= Elizabeth Cuthill =

American applied mathematician (1923-2011)

Elizabeth Hahnemann Cuthill (October 16, 1923 – January 11, 2011) was an American applied mathematician and numerical analyst known for her work on sparse matrix algorithms, on block iterative methods for the numerical approximation of differential equations, and on the development of computer simulations of nuclear reactors. She was a researcher for the United States Navy at the David Taylor Model Basin. The Cuthill–McKee algorithm and reverse Cuthill–McKee algorithm are heuristics for permuting matrices into forms with small bandwidth and for associated problems in graph bandwidth, named for the work of Cuthill with James McKee.

==Education and career==
Cuthill was born on October 16, 1923, in Connecticut, the daughter of Paul Richard Hahnemann and Barbara Baumann Hahnemann.
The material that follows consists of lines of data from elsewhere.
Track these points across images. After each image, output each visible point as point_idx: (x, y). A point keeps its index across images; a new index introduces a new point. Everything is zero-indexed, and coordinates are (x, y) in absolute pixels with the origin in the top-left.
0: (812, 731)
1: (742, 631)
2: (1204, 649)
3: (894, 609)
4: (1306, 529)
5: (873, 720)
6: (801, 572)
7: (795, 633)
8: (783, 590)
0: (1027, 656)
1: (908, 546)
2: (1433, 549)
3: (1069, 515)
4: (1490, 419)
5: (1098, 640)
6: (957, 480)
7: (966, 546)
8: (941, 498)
She earned a master's degree in applied mathematics at Brown University in 1946, with a master's thesis "On the velocity distribution and stability of flow through a two-dimensional channel" supervised by Chia-Chiao Lin. After this, she completed a Ph.D. at the University of Minnesota in 1951; her dissertation, Integrals on Spaces of Functions which are Real and Continuous on Finite and Infinite Intervals, was supervised by Robert Horton Cameron. While completing her doctorate, she became an instructor at Purdue University. In 1953, she became a researcher for the United States Navy, working at the David Taylor Model Basin, where she became Numerical Analysis Coordinator for the Computation, Mathematics, and Logistics Department.

She died on January 11, 2011, in Frederick, Maryland.

==Recognition==
Cuthill was named a Fellow of the American Association for the Advancement of Science in 1963. In 1976, she won the David W. Taylor Award of the US Navy "for her valuable contributions in the development and exploitation of mathematical and computational techniques for significant Navy applications".